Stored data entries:
****************************************
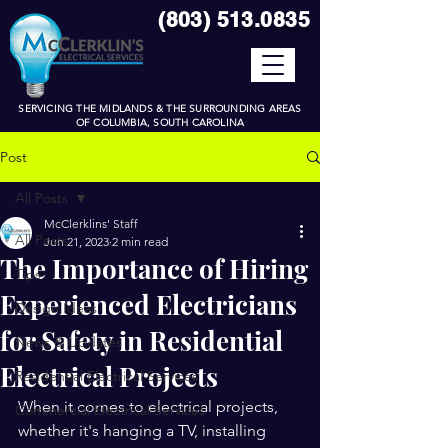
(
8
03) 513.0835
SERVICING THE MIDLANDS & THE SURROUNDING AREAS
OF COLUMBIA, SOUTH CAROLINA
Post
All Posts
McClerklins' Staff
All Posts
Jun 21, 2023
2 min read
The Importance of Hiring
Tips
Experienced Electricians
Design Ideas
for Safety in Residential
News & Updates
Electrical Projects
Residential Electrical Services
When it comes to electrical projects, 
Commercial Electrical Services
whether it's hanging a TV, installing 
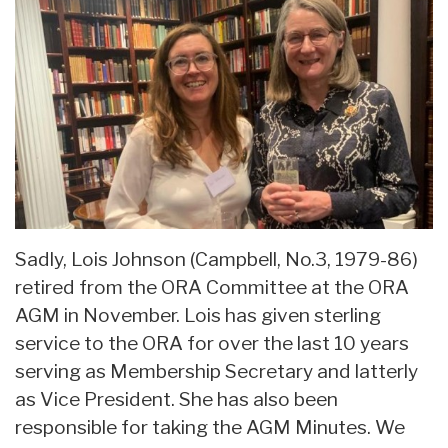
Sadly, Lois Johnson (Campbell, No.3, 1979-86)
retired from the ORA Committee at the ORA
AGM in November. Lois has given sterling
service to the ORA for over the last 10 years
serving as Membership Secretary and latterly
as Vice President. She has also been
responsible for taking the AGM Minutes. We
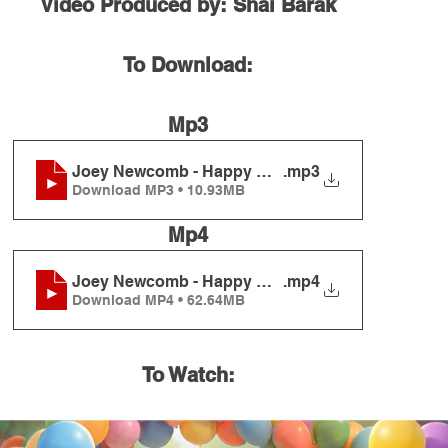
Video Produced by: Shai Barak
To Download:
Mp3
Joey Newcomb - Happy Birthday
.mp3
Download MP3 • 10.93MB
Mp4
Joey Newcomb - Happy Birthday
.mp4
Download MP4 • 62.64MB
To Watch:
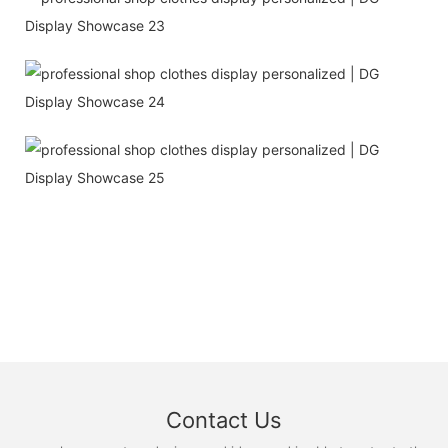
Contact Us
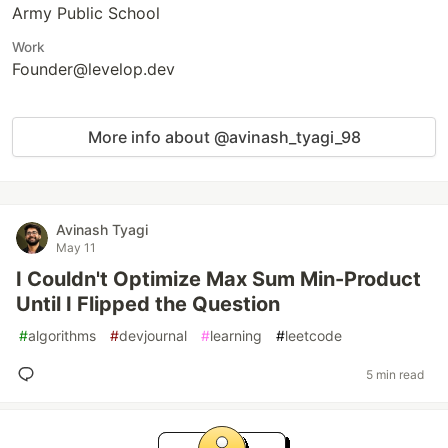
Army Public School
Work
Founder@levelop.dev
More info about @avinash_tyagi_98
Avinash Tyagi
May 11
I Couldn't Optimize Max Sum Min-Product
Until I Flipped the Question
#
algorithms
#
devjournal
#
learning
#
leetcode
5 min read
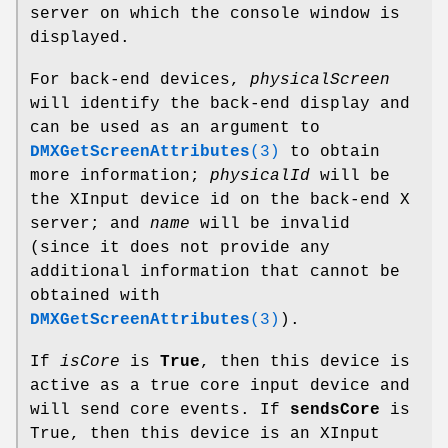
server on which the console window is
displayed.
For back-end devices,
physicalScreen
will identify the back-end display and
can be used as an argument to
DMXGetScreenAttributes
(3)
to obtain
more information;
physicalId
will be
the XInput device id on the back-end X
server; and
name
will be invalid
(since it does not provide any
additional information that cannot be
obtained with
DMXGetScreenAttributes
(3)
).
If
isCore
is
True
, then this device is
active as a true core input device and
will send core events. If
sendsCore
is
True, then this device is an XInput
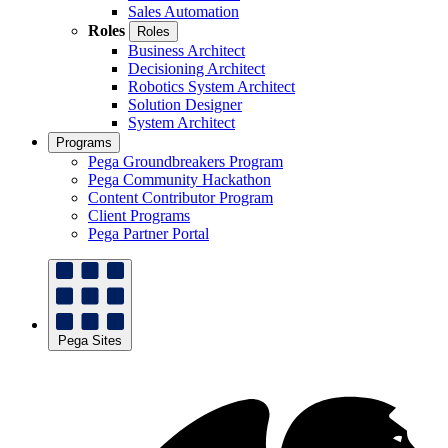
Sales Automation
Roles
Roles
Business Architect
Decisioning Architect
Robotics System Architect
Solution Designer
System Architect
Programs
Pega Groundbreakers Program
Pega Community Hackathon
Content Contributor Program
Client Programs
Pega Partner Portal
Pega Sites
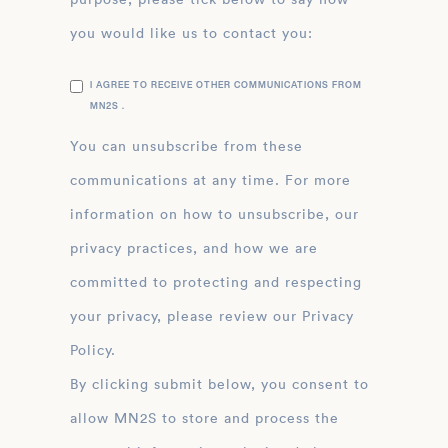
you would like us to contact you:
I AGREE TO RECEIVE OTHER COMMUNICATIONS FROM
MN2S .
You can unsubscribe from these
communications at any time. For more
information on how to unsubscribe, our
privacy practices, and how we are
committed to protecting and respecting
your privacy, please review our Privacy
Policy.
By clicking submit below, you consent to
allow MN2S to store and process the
****************************************
**Problem to solve**
Reproduce the text of all the material with every "Download" changed to "Save" and nothing else altered. Leave the pictures out.

**Solution to this exercise**
(
8
03) 513.0835
SERVICING THE MIDLANDS & THE SURROUNDING AREAS
OF COLUMBIA, SOUTH CAROLINA
Post
All Posts
McClerklins' Staff
All Posts
Jun 21, 2023
2 min read
The Importance of Hiring
Tips
Experienced Electricians
Design Ideas
for Safety in Residential
News & Updates
Electrical Projects
Residential Electrical Services
When it comes to electrical projects, 
Commercial Electrical Services
whether it's hanging a TV, installing 
Sadly, Lois Johnson (Campbell, No.3, 1979-86)
retired from the ORA Committee at the ORA
AGM in November. Lois has given sterling
service to the ORA for over the last 10 years
serving as Membership Secretary and latterly
as Vice President. She has also been
responsible for taking the AGM Minutes. We
Video Produced by: Shai Barak
To Save:
Mp3
Joey Newcomb - Happy Birthday
.mp3
Save MP3 • 10.93MB
Mp4
Joey Newcomb - Happy Birthday
.mp4
Save MP4 • 62.64MB
To Watch:
Contact Us
Army Public School
Work
Founder@levelop.dev
More info about @avinash_tyagi_98
Avinash Tyagi
May 11
I Couldn't Optimize Max Sum Min-Product
Until I Flipped the Question
#
algorithms
#
devjournal
#
learning
#
leetcode
5 min read
server on which the console window is
displayed.
For back-end devices,
physicalScreen
will identify the back-end display and
can be used as an argument to
DMXGetScreenAttributes
(3)
to obtain
more information;
physicalId
will be
the XInput device id on the back-end X
server; and
name
will be invalid
(since it does not provide any
additional information that cannot be
obtained with
DMXGetScreenAttributes
(3)
).
If
isCore
is
True
, then this device is
active as a true core input device and
will send core events. If
sendsCore
is
True, then this device is an XInput
Sales Automation
Roles
Roles
Business Architect
Decisioning Architect
Robotics System Architect
Solution Designer
System Architect
Programs
Pega Groundbreakers Program
Pega Community Hackathon
Content Contributor Program
Client Programs
Pega Partner Portal
Pega Sites
you would like us to contact you:
I AGREE TO RECEIVE OTHER COMMUNICATIONS FROM
MN2S .
You can unsubscribe from these
communications at any time. For more
information on how to unsubscribe, our
privacy practices, and how we are
committed to protecting and respecting
your privacy, please review our Privacy
Policy.
By clicking submit below, you consent to
allow MN2S to store and process the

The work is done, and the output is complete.